S’insinua, pertanto, l’idea, pericolosissima, della “sostanzialità” delle azioni di guerra-perché di questo parliamo- oscurando tutto il resto. Quella sostanzialità che ancora reggerebbe le minacce alla Colombia, al Messico (esportatori di droga e di emigranti indesiderati) e che avrebbe sostenuto un intervento armato nell’Iran dei teocrati assassini vomitati da un triste Medioevo. Ma, ovviamente, non potrebbe valere per la Groenlandia, che è parte di uno stato sovrano dell’UE, dunque, è nell’alleanza atlantica e non ha fatto nulla di offensivo nei confronti degli americani. Trump ha compiuto un upgrade con la Groenlandia: “serve alla sicurezza nazionale e la avremo ad ogni costo”.Anche a costo di squagliare la NATO. La trappola cognitiva ha coinvolto, dunque, fino a ieri non solo il chiacchiericcio da bar sport, ma anche qualche leader occidentale che ha enfatizzato l’effetto del blitz in Venezuela, benefico per la restituzione di prigionieri politici. Trascurando il resto.
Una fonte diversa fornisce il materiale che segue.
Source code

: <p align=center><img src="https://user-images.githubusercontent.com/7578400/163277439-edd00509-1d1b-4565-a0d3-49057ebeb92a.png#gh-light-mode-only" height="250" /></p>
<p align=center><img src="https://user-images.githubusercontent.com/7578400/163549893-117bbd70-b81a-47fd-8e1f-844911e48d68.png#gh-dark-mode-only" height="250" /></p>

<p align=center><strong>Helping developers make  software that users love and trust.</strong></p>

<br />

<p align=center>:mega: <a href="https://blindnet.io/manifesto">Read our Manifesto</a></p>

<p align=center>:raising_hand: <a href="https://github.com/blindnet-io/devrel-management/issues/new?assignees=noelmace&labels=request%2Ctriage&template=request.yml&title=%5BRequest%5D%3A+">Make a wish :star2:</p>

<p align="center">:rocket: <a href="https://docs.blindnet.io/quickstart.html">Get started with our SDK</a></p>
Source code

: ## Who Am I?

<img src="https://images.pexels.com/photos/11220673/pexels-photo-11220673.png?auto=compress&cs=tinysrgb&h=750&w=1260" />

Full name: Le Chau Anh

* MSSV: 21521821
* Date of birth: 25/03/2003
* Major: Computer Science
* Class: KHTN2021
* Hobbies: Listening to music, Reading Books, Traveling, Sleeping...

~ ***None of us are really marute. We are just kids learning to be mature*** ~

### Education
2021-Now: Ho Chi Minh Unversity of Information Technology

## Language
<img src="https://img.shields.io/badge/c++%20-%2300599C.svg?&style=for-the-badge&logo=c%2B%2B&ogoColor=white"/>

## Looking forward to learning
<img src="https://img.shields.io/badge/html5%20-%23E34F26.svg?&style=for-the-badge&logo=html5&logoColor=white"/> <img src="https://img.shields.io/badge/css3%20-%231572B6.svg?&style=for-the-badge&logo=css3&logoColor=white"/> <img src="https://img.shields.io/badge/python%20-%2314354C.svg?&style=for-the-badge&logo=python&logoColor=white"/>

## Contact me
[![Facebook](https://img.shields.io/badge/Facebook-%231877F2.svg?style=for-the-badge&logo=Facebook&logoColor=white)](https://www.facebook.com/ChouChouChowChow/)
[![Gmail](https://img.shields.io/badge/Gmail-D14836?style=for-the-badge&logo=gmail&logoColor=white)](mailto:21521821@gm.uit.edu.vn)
Il punto era e resta “tutto il resto” che manca, oltre alla “sostanzialità” dell’effetto, e si chiama civiltà giuridica, diritto internazionale, politica, pace, ottant’anni di ONU. “Tutto il resto” è l’invasione dell’Ucraina da parte di Putin: dal punto di vista del diritto internazionale muove una dinamica non troppo dissimile, quella di un paese sovrano violato. E non troppo diverso sarebbe l’intervento dei cinesi se mettessero piede in Taiwan. Russia e Cina, in fondo, vorrebbero anch’esse erigere protettorati su territori che ritengono sottoposti alla loro influenza. Perché, forse eravamo distratti, ma un nuovo ordine mondiale si sta consolidando con la forza delle armi proprio sotto i nostri occhi: l’America esplica l’egemonia assoluta sulle Americhe, la Cina aspira a non avere interferenze nel territorio asiatico e la Russia, beh, sta dietro casa nostra.
L’Europa è dunque espunta da questa specie di nuova Yalta e può scegliere tra aderire entusiasta alla nuova “dottrina Monroe” di Trump, che adesso trova un rifugio istituzionale con il suo Board anti-ONU, o tacere. Semplifichiamo, certo, ma, insomma, non siamo troppo lontani dalla realtà. Eppure il declino della civiltà del diritto, della risorsa della pace, della razionalità politica, va fermato e l’Europa ha certamente più carte da giocarsi in una partita in cui la politica e non la guerra sia protagonista. Per un momento proviamo a pensare a chi non c’è in questo nuovo ordine mondiale: non c’è il resto del mondo, certo, e soprattutto non c’è l’India, che è oggi il più popoloso e il più proiettato paese del globo. Ecco, un’Europa che imposti un ragionamento con l’India, col Giappone, con una parte dei non allineati, potrebbe fare più credibile un’istanza di pace che giunge dai popoli, imponendo il ripristino del diritto internazionale, oggi piegato ad una suggestione che, con un impatto potentissimo di media globali, afferma l’idea che ciò che conta è il risultato e non come lo raggiungi.